In prehistoric Sardinia, the component associated with Iranian farmers, or Caucasus-related ancestry, present in Mainland Italy since the Neolithic (together with the EEF and WHG components), gradually increases from 0% in the Early Chalcolithic to about 5.8% in the Bronze Age. In Novilara, Iron age, PN43 is slightly shifted towards Near Eastern populations in the PCA and shows a high proportion of the CHG/Iran Neolithic component in Admixture analysis. they confirmed these results also with Admixture analysis, where a great genetic influence from the CHG/Iran Neolithic component is observed in all Late Antiquity Pesaro individuals.

Although largely absent in the preceding Iron Age, Iran N-like admixture entered Balkan populations in a multiphased manner, with some Roman-era-Early Medieval populations being modelled as deriving 0-15% of their ancestry from this source (Croatia Roman Beli Manastir and Šćitarjevo, Montenegro Doclea Roman), which in adjacent regions can be as high as 20-30% (Croatia Novo Selo Bunje, Zadar, and Trogir Dragulin).
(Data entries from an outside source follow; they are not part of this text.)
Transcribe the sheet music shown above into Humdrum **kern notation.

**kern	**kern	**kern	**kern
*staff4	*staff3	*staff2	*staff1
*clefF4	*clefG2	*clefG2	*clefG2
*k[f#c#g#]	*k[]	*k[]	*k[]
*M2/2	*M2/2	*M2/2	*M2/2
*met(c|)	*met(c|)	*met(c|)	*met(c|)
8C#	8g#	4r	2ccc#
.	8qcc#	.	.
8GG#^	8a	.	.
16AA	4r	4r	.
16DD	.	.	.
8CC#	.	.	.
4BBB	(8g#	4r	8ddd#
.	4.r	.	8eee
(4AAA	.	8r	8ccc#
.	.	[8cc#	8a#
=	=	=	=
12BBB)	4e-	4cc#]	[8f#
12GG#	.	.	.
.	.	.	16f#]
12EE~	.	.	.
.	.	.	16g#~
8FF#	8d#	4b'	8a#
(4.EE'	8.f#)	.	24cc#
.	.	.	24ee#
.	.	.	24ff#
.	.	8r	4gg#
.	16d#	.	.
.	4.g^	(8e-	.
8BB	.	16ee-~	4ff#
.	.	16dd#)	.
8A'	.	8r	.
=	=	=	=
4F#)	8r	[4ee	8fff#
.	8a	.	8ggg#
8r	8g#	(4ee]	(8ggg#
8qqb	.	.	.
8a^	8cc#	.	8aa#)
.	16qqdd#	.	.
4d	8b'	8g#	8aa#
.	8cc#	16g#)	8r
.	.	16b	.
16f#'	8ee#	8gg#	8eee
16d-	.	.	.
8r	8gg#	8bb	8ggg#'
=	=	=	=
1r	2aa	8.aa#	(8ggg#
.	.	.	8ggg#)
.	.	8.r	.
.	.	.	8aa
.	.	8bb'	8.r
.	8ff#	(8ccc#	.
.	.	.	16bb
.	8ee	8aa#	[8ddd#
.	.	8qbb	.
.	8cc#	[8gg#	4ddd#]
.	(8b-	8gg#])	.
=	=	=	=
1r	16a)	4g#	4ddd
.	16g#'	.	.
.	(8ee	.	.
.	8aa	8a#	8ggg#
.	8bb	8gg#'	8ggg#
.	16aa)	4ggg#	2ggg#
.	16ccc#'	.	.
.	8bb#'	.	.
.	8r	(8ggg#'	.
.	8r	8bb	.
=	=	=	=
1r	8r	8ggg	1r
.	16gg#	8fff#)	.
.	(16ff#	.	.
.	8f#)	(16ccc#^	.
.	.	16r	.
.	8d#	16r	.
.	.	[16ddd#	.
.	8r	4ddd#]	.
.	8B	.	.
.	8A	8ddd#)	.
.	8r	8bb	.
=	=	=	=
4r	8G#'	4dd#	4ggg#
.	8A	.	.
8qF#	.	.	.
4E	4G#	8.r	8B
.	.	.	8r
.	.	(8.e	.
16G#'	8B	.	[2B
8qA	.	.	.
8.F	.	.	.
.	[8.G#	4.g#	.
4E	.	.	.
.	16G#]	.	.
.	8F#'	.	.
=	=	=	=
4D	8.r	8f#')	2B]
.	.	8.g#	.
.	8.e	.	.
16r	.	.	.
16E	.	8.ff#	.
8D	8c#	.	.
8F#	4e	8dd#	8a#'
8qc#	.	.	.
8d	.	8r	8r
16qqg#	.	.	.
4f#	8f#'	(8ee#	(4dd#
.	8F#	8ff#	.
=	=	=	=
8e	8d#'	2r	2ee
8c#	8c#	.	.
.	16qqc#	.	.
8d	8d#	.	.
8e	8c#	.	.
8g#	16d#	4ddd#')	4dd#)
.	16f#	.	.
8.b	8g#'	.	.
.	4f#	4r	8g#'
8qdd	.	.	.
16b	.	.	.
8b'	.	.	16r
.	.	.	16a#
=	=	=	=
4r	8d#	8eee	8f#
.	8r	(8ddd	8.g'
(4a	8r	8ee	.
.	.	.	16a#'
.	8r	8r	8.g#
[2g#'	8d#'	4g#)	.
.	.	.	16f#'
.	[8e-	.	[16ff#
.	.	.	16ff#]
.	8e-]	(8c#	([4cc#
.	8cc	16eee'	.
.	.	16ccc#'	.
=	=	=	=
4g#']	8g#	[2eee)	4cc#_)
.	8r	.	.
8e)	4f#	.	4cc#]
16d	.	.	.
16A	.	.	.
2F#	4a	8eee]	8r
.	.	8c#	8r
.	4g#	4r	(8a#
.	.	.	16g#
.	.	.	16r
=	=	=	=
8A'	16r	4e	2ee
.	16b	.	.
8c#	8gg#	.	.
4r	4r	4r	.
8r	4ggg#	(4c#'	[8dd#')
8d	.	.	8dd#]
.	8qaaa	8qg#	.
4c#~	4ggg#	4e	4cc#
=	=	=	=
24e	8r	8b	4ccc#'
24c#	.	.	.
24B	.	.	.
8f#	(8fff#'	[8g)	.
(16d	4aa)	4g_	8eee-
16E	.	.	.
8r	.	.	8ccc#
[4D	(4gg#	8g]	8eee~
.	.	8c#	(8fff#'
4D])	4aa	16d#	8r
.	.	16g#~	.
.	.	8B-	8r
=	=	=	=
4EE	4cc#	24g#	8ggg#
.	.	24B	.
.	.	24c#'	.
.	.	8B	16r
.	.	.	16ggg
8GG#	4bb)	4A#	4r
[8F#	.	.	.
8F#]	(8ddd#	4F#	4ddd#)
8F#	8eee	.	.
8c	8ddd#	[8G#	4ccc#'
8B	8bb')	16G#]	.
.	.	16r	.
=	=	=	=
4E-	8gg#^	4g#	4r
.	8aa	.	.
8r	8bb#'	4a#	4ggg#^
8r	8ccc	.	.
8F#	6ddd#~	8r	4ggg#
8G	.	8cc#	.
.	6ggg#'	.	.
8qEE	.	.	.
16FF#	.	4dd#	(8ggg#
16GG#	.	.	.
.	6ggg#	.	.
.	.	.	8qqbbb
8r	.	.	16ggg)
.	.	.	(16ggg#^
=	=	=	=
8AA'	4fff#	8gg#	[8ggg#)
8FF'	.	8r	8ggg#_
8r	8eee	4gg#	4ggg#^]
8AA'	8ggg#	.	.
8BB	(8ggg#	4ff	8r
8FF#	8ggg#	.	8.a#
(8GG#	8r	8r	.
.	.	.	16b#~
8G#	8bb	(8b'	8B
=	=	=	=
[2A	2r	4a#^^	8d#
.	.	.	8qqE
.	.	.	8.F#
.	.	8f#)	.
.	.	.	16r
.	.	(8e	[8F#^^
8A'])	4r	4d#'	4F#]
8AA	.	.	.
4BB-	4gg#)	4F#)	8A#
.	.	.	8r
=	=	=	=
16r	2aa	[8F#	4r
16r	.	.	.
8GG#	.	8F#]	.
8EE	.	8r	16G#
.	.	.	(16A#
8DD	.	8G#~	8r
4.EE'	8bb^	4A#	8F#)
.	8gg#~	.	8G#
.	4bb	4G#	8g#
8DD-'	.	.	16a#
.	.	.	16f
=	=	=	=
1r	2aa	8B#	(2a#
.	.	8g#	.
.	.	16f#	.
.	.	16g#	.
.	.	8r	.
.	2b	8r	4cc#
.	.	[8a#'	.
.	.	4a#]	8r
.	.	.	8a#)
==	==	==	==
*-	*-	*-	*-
Iranian Neolithic Ancestry (~14%) is observed also in “ancient profile” on the French island of Corsica.

== Central Asia, West Asia and South Asia ==
CHG/Iranian Plateau Neolithic-like ancestry is prominent in pre-steppe admixture Chalcolithic and Bronze Age (4500–2000 BCE) populations in Central Asia, like the Bactria–Margiana Archaeological Complex (which also had Anatolian Neolithic Farmer-related ancestry) as well as in the northwestern Indian subcontinent such as in sites in or adjacent to the Indus Valley Civilisation (who have mixed CHG-related and Ancient Ancestral South Indian ancestry).

It is unclear as to whether the dispersal of CHG/Iranian Plateau-related ancestry eastwards to the Indian subcontinent was the result of the migration of farmers or an earlier dispersal of hunter-gatherers who later adopted farming, but this dispersal likely occurred sometime before 6000 BCE due to the lack of Anatolian Farmer-related ancestry in ancient South Asians, but which is present in the Iranian Plateau after this time. This pre-steppe CHG-related ancestry makes up a significant proportion of the ancestry of modern South Asians. WSHs, who were of significant CHG ancestry, also later migrated into Central Asia and South Asia.

Maier et al. (2023), show four graphs with four admixture events that model the Indus Periphery group as a mixture of three or four sources, with a significant fraction of its ancestry derived from the Hajji Firuz Neolithic or Tepe Hissar Chalcolithic lineages including both Iranian and Anatolian ancestries.

According to Kerdoncuff et al. (2024) in all 22 ASI individuals, the Iranian-related ancestry appears to derive from early Neolithic and Copper Age individuals from Central Asian cultures – either Sarazm_EN or Namazga_CA or a group containing Sarazm_EN and Parkhai_Anau_EN, which was previously suggested as the source for Indus Periphery Cline. The latter two models also provide good fits for Indus Periphery West, though using Sarazm_EN alone as the source does not yield a good fit. The data are consistent with a common source for the ancient Iranian-related ancestry in ANI, ASI, Austroasiatic-related and East Asian-related individuals in India, suggesting that the Iranian-related gene flow occurred well before the arrival of Steppe pastoralist-related ancestry in the Bronze Age (~1900–1500 BCE).